- [Data shown]:
- Opening Delimiter -

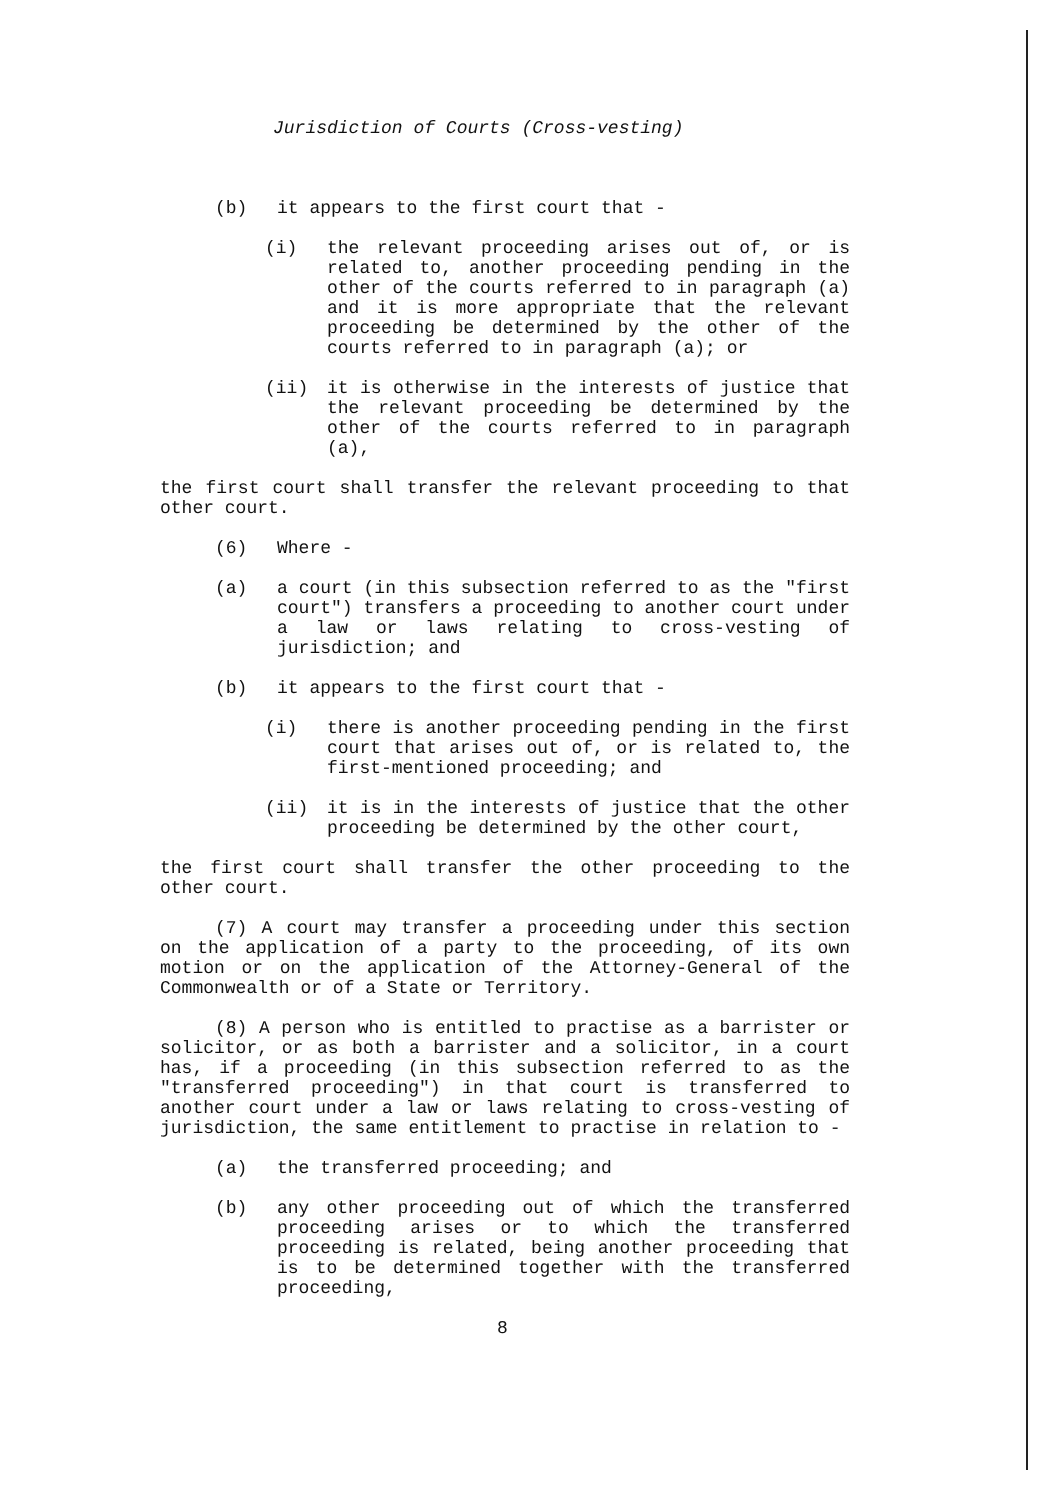Jurisdiction of Courts (Cross-vesting)
(b) it appears to the first court that -
(i) the relevant proceeding arises out of, or is related to, another proceeding pending in the other of the courts referred to in paragraph (a) and it is more appropriate that the relevant proceeding be determined by the other of the courts referred to in paragraph (a); or
(ii) it is otherwise in the interests of justice that the relevant proceeding be determined by the other of the courts referred to in paragraph (a),
the first court shall transfer the relevant proceeding to that other court.
(6) Where -
(a) a court (in this subsection referred to as the "first court") transfers a proceeding to another court under a law or laws relating to cross-vesting of jurisdiction; and
(b) it appears to the first court that -
(i) there is another proceeding pending in the first court that arises out of, or is related to, the first-mentioned proceeding; and
(ii) it is in the interests of justice that the other proceeding be determined by the other court,
the first court shall transfer the other proceeding to the other court.
(7) A court may transfer a proceeding under this section on the application of a party to the proceeding, of its own motion or on the application of the Attorney-General of the Commonwealth or of a State or Territory.
(8) A person who is entitled to practise as a barrister or solicitor, or as both a barrister and a solicitor, in a court has, if a proceeding (in this subsection referred to as the "transferred proceeding") in that court is transferred to another court under a law or laws relating to cross-vesting of jurisdiction, the same entitlement to practise in relation to -
(a) the transferred proceeding; and
(b) any other proceeding out of which the transferred proceeding arises or to which the transferred proceeding is related, being another proceeding that is to be determined together with the transferred proceeding,
8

- Closing Delimiter -

- [Goal of the exercise]: Go through the entries above and report how many lines hold the word "justice". Nothing but the number is needed.

- [Task answer]: 2